Группа «Морального перевооружения» не ограничивалась только собраниями. В Мадрасе пошла пьеса «Космос так привлекателен». В ней участвовали профессиональные актеры, приехавшие вместе с группой. И космическую тему, где наши заслуги несомненны, они сумели сделать антисоветской. Но пьеса в городе не пользовалась успехом. Обычно она шла в полупустом зале.

Поселившиеся в колледжах представители «Морального перевооружения» начали исподволь вести там свою работу. В результате Женский христианский колледж разбился на две группы – противников «Морального перевооружения» и его сторонников. Первые составляли большинство. К ним примкнули и преподаватели.

– Послушай, Людмила, – сказала мне Анна Умен, – ты не можешь сказать мне, что происходит. Говорят, ты исправно посещаешь их собрания. Почему студентки так взбудоражены?

Я объяснила.

– Значит, они поселились у нас в общежитии, чтобы проповедовать свою «высокую мораль» и заставлять девочек признаваться в грехах? – с угрозой в голосе спросила Анна.

– Да, – подтвердила я.

– Ну хорошо же…

Самой активной в «нашей» тройке была девица из Кейптауна. Она хватала очередную жертву, говорила, какие все хорошие в «Моральном перевооружении», и заставляла признаваться в «грехах». Некоторые не выдерживали и начинали каяться. Судья смотрела светлыми выпуклыми глазами на девушек и время от времени говорила:

– Так, так. Дальше.

Я пыталась с ней разговориться. Но каждый раз получала односложные скользкие ответы.

– Сколько у вас сторонников в Индии? – однажды спросила я ее.

– 450 миллионов, – не моргнув глазом, ответила жительница далекого Кейптауна.

– Это что, абсолютная правдивость или невольное заблуждение?

– Это – первое, – враждебно взглянула на меня моя собеседница. – Те, кто не присоединился к нам сегодня, будут с нами завтра.

Группа привезла с собой литературу, но почему-то не распространяла ее. Это мне показалось подозрительным. На одном из собраний я подошла к Омико Чиба.

– Мисс Чиба, не могла бы я получить некоторые ваши издания?

Лицо Омико стало напряженным, в нем мелькнула растерянность, так хорошо знакомая мне по нашему первому разговору.

– Видите ли, мы сейчас заняты.

**ИСХОДНЫЕ ДАННЫЕ:**
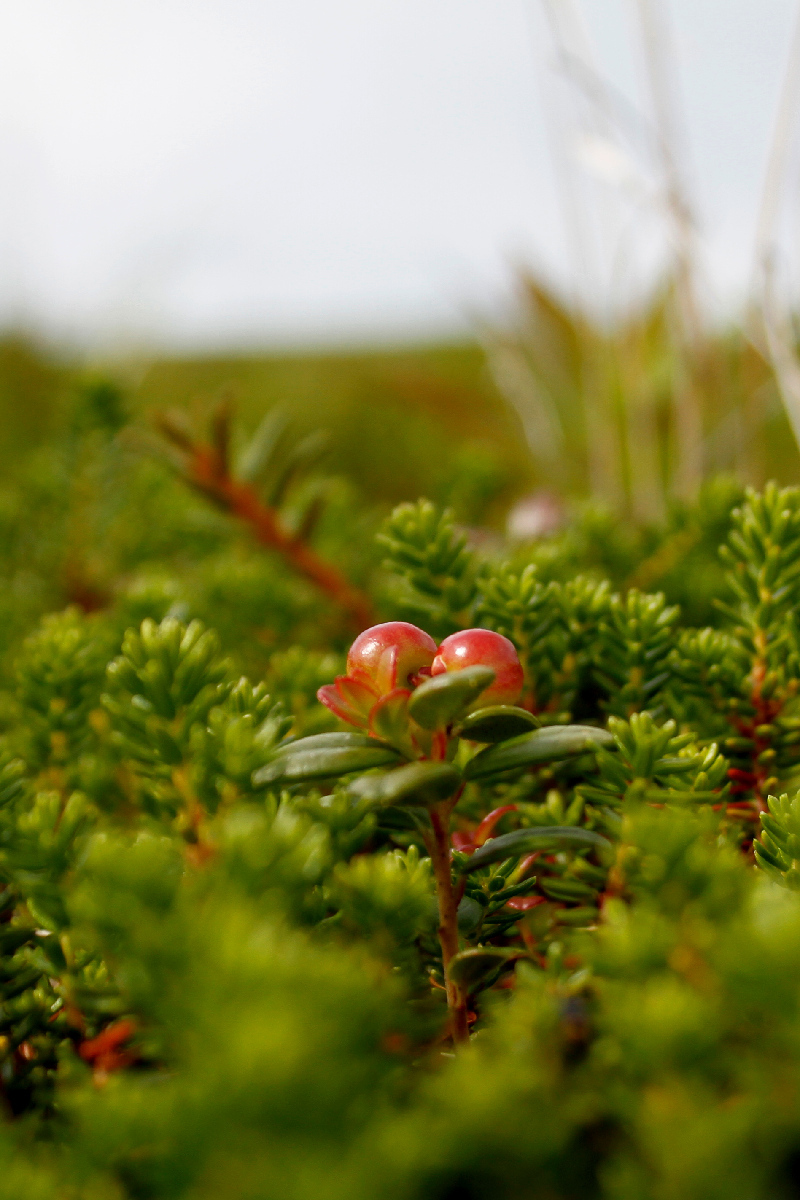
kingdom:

**УСЛОВИЕ ЗАДАЧИ:**
Продолжите отрывок о группе «Морального перевооружения» в Мадрасе, начав сразу после последней реплики. Список — самостоятельный материал и к отрывку не относится.

**ОТВЕТ:**
– Почему же вы не используете собрания для распространения вашей литературы? – невинно спросила я.

– Да, конечно, это мысль.

Наконец она подозвала высокого негра. В руках у него был чемодан, с которым, как я давно заметила, он не расставался.

Негр, воровато оглянувшись, полуоткрыл чемодан и стал показывать мне, косясь вокруг, журналы и книги. Я купила несколько журналов. Это были иллюстрированные издания «Морального перевооружения», отпечатанные в Лондоне и Женеве.

Быстро закрыв чемодан, негр подозрительно оглядел двух студентов, которые подошли к нам.

– А нам можно? – спросили они.

– Нет, нет, – торопливо сказала подоспевшая Омико. – Потом, потом.

«Потом» не было. Я развернула журнал. С первой страницы смотрела улыбающаяся физиономия Аденауэра. Я стала листать дальше. «Мы осуждаем фашизм только за его теорию высшей расы». «20 миллионов бастуют против коммунистического режима в России». «Коммунизм стоит на дороге нашей революции». «Мистер Чиба предлагает эффективный путь борьбы против коммунизма». «Только «Моральное перевооружение» может помочь Западному Берлину преодолеть кризис, в который ввергли его коммунисты». «Безбожный коммунизм – главная угроза миру».

Я поняла, почему эти журналы продолжали оставаться в чемодане высокого негра. Их направленность несколько не соответствовала индийской действительности. Омико не смотрела в мою сторону, но лицо ее по-прежнему оставалось напряженным.

Субашини была не в состоянии пропустить очередной организации. Она отправилась на собрание и, стоя у стола Ганди, произнесла речь. – Смысл ее был такой: она еще не знает, что такое «Моральное перевооружение», но если его руководители действительно делают мир лучше и борются со злом, она готова присоединиться к движению.

– Ну, как я выступила? – потом спросила она меня.

– Великолепно, великолепно! – подражая тону Ганди, ответила я. – Кстати, ты не видела красивых иллюстрированных журналов, которые издает «Моральное перевооружение»?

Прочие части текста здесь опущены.